Wycombe and Somersby were now incarcerated in the Sweat Shop – a prison we sent all individuals the Security Services deemed valuable or high-risk enough not to be contained in the normal system. At the Sweat Shop, prisoners’ individual skills were put to use in specially allocated assignments. It was run just like any large corporation – except longer hours, no pay and serious micro-management. Not so much Golden Handcuffs, just handcuffs.
Those who completed their time without burning out were released back into the world, some even to the same job they’d had before. The majority became model citizens, now appreciative of a place of work that gave such civil liberties as days off and lunch breaks. Those who ended up back in the Sweat Shop for a second time didn’t get out again.
The millions these two men had in the bank were directed to worthy causes, while they continued to do what they did best: hedging bets, making money – but this time it was all for the State. And if they didn’t reach their quarterly targets, their punishment was a little more upsetting than not receiving a six-figure bonus. Wycombe’s impressive castle had been taken over by the Security Services. It was rented out for company away days during the week and on the weekends the public were given castle tours and tea in the gardens. Allowing the common people full reign of his beloved family seat was apparently more upsetting than his incarceration.
Ei
ght were able to get the names of every Employee and Employer registered on the Tenebris Network. Those for whom matches had been made and information sold were also sent to the Sweat Shop. Those who had just signed up but never actually committed a crime were fired immediately and black-marked for any future intelligence work. We distributed all the information gleaned from the Tenebris databases to our international counterparts. Cameron was particularly looking forward to bringing back to the States the list of US operatives who’d chosen to register as Employees. I had a feeling there would be no mercy for any of them.
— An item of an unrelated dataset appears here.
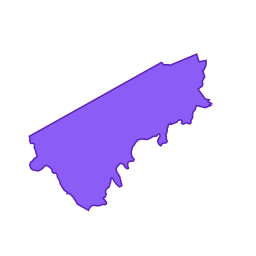 the district of Dubonaire, Dennery, Saint Lucia, rotated 145°
{"feature_id": "8701671B43196595047489", "entity_name": "Dubonaire", "entity_type": "district", "adm_level": 2, "iso_a3": "LCA", "parent_name": "Saint Lucia", "parent_adm1": "Dennery", "projection": "albers", "projection_center": [-60.92, 13.929], "detail": "fine", "context": "isolated", "style": "filled", "palette": "violet", "viewbox_px": 256, "rotation_deg": 145, "n_neighbors": 0, "source": "geoboundaries", "source_scale": "gbopen_adm2", "svg_char_len": 5711}
<svg xmlns="http://www.w3.org/2000/svg" viewBox="0 0 256 256"><g transform="rotate(145 128 128)"><path d="M213.6,177.8L213.7,177.6L214.0,176.7L214.2,175.8L214.5,175.0L214.6,174.9L214.9,174.7L215.5,174.6L215.7,174.4L215.8,174.3L215.8,174.1L215.7,173.5L215.8,173.2L215.9,172.9L216.4,172.3L216.5,172.2L216.5,171.8L216.4,171.4L216.2,171.0L215.8,170.6L215.5,170.4L215.1,170.2L214.7,169.9L214.1,169.3L214.1,169.2L214.0,168.7L214.3,167.7L214.4,167.4L214.9,167.0L215.2,166.8L215.5,166.6L215.7,166.4L216.4,163.9L216.6,162.6L216.9,162.0L217.2,161.3L217.8,159.9L217.9,159.5L217.9,159.0L218.0,158.5L218.1,158.2L218.2,157.9L218.4,157.6L218.6,157.4L219.2,157.0L219.3,156.9L219.6,156.8L220.2,156.7L220.8,156.6L221.2,156.6L222.0,156.7L222.5,156.6L223.3,156.5L225.3,155.8L225.8,155.7L226.5,155.8L227.0,155.8L227.7,155.6L228.4,155.2L228.7,155.0L229.5,154.2L229.7,153.9L229.8,153.6L230.5,151.5L230.6,150.5L230.6,150.1L230.3,149.0L230.1,148.6L229.9,148.2L228.5,146.7L228.1,146.2L227.6,145.8L226.9,145.0L226.5,144.7L226.3,144.5L225.8,144.3L225.0,144.1L223.3,143.9L222.6,143.9L221.4,143.9L220.6,144.0L218.9,144.5L218.6,144.6L217.4,144.5L217.1,144.4L216.8,144.3L216.2,143.9L215.5,143.2L215.2,142.4L215.0,141.7L214.8,140.5L214.1,138.7L214.1,138.4L214.1,137.5L214.1,137.3L214.5,136.8L215.0,136.1L215.1,135.8L215.2,135.2L215.1,134.7L214.9,134.1L214.3,133.2L214.1,133.0L213.8,132.8L213.0,132.4L212.9,132.2L212.7,131.6L212.7,131.1L212.9,130.1L213.1,129.8L213.2,129.6L213.7,128.8L213.9,128.6L214.0,127.9L214.1,126.7L214.2,125.2L214.3,124.4L214.7,123.3L215.3,121.8L215.4,121.3L215.5,120.8L215.6,119.9L215.8,118.2L215.8,117.3L215.9,115.5L215.9,114.7L215.8,113.7L215.7,112.9L214.9,111.2L214.7,110.8L214.8,110.4L214.9,110.0L215.6,109.2L213.8,108.3L213.1,105.9L212.6,102.9L212.7,100.9L212.8,97.3L213.2,95.0L207.6,83.2L207.0,83.8L206.6,84.0L204.8,84.7L203.5,85.0L202.8,85.0L202.0,84.9L200.9,84.5L199.9,83.9L198.6,82.6L196.4,81.0L195.5,80.6L193.2,80.1L192.5,79.9L192.0,79.5L191.2,78.8L190.7,78.4L190.1,78.2L189.6,78.2L189.3,78.3L189.1,78.4L188.8,78.8L188.6,79.0L188.3,79.7L188.2,80.2L188.3,80.9L188.4,81.4L188.4,81.5L188.5,81.6L188.5,81.8L188.3,82.8L188.6,83.1L188.8,83.5L188.8,84.0L188.7,84.3L188.6,84.8L188.0,84.9L187.5,84.8L187.0,84.5L186.8,84.4L186.6,84.5L185.9,85.0L185.1,85.3L184.8,85.5L184.2,86.1L183.9,86.3L183.6,86.4L183.6,86.6L183.7,87.6L183.6,87.9L182.7,88.9L181.7,89.9L181.3,90.2L180.4,90.5L179.2,90.4L178.0,90.4L177.4,90.6L176.5,91.0L176.0,91.5L175.7,91.8L175.2,92.3L173.9,93.3L173.0,94.0L172.2,94.8L171.9,95.2L171.5,95.7L171.0,96.2L170.7,96.3L170.4,96.4L170.0,96.5L169.9,96.4L169.6,96.2L169.4,95.8L169.4,95.2L169.6,94.5L169.8,92.7L169.8,91.7L169.9,91.4L169.7,90.6L169.6,89.7L169.6,89.1L169.7,88.6L169.7,88.3L169.5,87.6L169.4,87.0L169.1,86.4L169.0,85.8L169.0,85.0L168.9,84.8L168.7,84.7L168.3,84.5L167.2,84.4L166.7,84.2L166.4,84.3L166.0,84.6L165.3,86.0L165.2,86.4L165.1,87.1L164.9,87.6L164.2,88.7L163.9,90.1L163.3,91.4L163.0,91.9L162.6,94.2L162.5,95.1L162.5,97.9L162.3,98.7L161.9,99.8L161.2,101.1L160.5,101.9L159.8,102.3L159.2,102.4L158.7,102.5L157.6,102.8L157.3,102.8L156.6,103.0L155.9,103.4L155.7,103.4L154.6,103.3L154.3,103.1L153.4,102.3L152.9,101.4L152.6,100.8L152.7,98.9L152.8,98.5L152.8,97.7L152.7,96.8L152.5,96.0L152.3,95.6L151.5,94.8L151.0,94.6L150.6,94.9L150.5,95.1L150.2,96.6L149.6,97.6L148.7,98.9L147.9,99.7L147.4,99.9L146.3,99.8L146.0,99.7L145.6,99.6L144.7,99.2L144.4,98.9L143.3,98.3L142.7,98.0L142.1,98.0L141.4,98.4L141.1,98.6L140.9,99.2L140.9,99.8L141.1,100.7L141.2,101.8L140.6,103.7L140.3,104.4L139.6,105.7L139.1,106.5L137.7,107.7L137.0,108.3L136.3,109.0L135.8,109.6L135.4,109.9L135.0,109.9L133.7,110.4L132.3,110.7L131.6,111.1L130.5,111.5L129.8,111.8L129.1,112.0L128.4,112.1L128.1,112.2L127.9,112.3L127.5,112.7L127.3,112.8L126.9,112.4L125.8,112.1L123.8,111.5L123.0,111.0L121.7,110.1L119.2,107.8L118.9,107.6L118.2,107.4L116.7,107.2L115.2,106.8L114.3,106.8L112.6,106.8L110.7,105.9L109.6,105.2L108.7,105.1L108.2,105.3L108.1,105.5L107.6,105.6L106.7,105.6L106.1,105.3L106.0,104.9L106.0,104.2L106.0,103.6L106.3,103.2L106.9,102.7L107.6,102.4L108.5,101.9L109.7,101.3L110.6,100.9L111.2,100.1L111.6,99.4L111.9,98.1L112.0,96.6L111.8,95.8L111.6,95.2L111.4,94.7L111.1,94.7L110.7,94.7L110.0,95.3L108.2,95.5L107.8,95.4L106.1,94.3L105.5,94.1L105.1,94.0L104.7,94.1L104.2,94.2L103.7,94.5L103.4,95.0L103.2,95.5L103.0,97.0L101.6,98.7L101.5,99.3L101.3,99.8L100.6,100.9L99.4,101.6L98.9,102.0L98.4,102.4L97.8,103.1L97.2,103.5L96.5,104.7L96.1,105.2L95.9,105.3L94.8,105.8L94.1,106.5L93.2,107.4L92.8,107.6L92.4,107.6L92.1,107.5L91.9,107.3L91.6,107.1L91.0,106.9L90.5,107.2L90.7,106.4L89.1,105.8L88.9,105.8L88.1,105.8L87.8,105.7L87.2,105.5L85.5,104.8L84.9,104.8L84.1,105.1L83.5,105.2L82.2,105.3L81.6,105.2L81.4,105.1L80.5,104.5L80.3,104.5L79.9,104.1L79.7,103.7L79.8,102.5L80.1,102.2L80.5,102.0L81.1,101.7L81.3,101.5L81.3,100.7L81.0,100.1L80.6,99.5L79.6,99.3L78.7,99.3L77.7,98.9L77.2,98.8L76.6,98.5L76.3,98.1L76.2,97.8L76.2,97.1L76.0,96.8L75.5,96.2L75.0,96.1L74.1,96.0L73.4,96.2L73.2,96.4L72.8,97.1L72.5,97.7L72.1,98.0L71.5,98.4L69.7,99.1L69.2,99.5L68.7,100.0L68.0,101.1L67.5,101.9L66.8,102.5L66.3,103.2L66.0,103.5L65.3,103.8L64.3,104.0L64.1,104.2L63.7,104.3L63.8,104.4L63.8,104.5L62.2,104.7L59.1,107.2L53.0,100.3L47.3,99.0L47.5,99.7L47.9,100.4L47.1,100.4L46.3,100.2L45.6,99.9L46.1,101.5L47.4,103.6L45.2,104.5L48.1,107.3L48.3,119.7L47.4,119.5L46.6,119.7L45.8,119.8L44.8,119.8L43.9,119.6L41.9,120.6L40.5,123.2L39.9,124.0L37.1,125.3L36.0,125.8L35.6,126.3L35.7,127.1L35.0,128.3L34.8,129.6L34.0,131.1L33.9,132.1L33.6,132.4L31.9,132.2L30.9,133.2L29.9,133.5L29.5,133.7L27.5,135.4L26.0,137.5L25.4,138.6L31.8,141.5L29.4,149.1L57.8,155.3L58.3,156.5L59.5,157.4L62.4,159.2L62.9,162.5L213.6,177.8Z" fill="#8b5cf6" stroke="#5b21b6" stroke-width="1.5"/></g></svg>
We all benefitted from being able to freeze the assets of all the Employers’ registered bank accounts. It wouldn’t hold them back for long, but for all of us in the intelligence services, knowing who wanted what information for what purpose was a massive win.
Robin had been in the Kensington Wing for three weeks before he was well enough to be discharged. He’d taken numerous hard beatings from the Ghosts and had nearly overdosed on the sedatives he’d been pumped full of to ensure he was in a comatose state for being unceremoniously dumped in a crate with a bomb strapped to his chest. As soon as he was well enough to come back in to the Platform, Jake and I had approved his transfer to Jagger, to take over from a retiring Rat. As Jake said, ‘If you can survive having the crap kicked out of you and becoming a human bomb, it probably is time you got to decide your own destiny.’
Will had only stayed with us in our beautiful Hebrides cottage for the first two weeks because of his work, but it had been pretty blissful. No arguments. No loaded comments about not really knowing me. We were back to being us. Able to finish conversations without one of us having to rush off or falling asleep as we were so exhausted.
But then it was a holiday. It wasn’t real life. There was no Platform Eight, no outside pressures, just our little family fishing for our dinner and early nights by a crackling fire.
And now we could go home.
Now it was safe.
It was going to be back to real life. The real test, when the demands of the Platform were back in my life.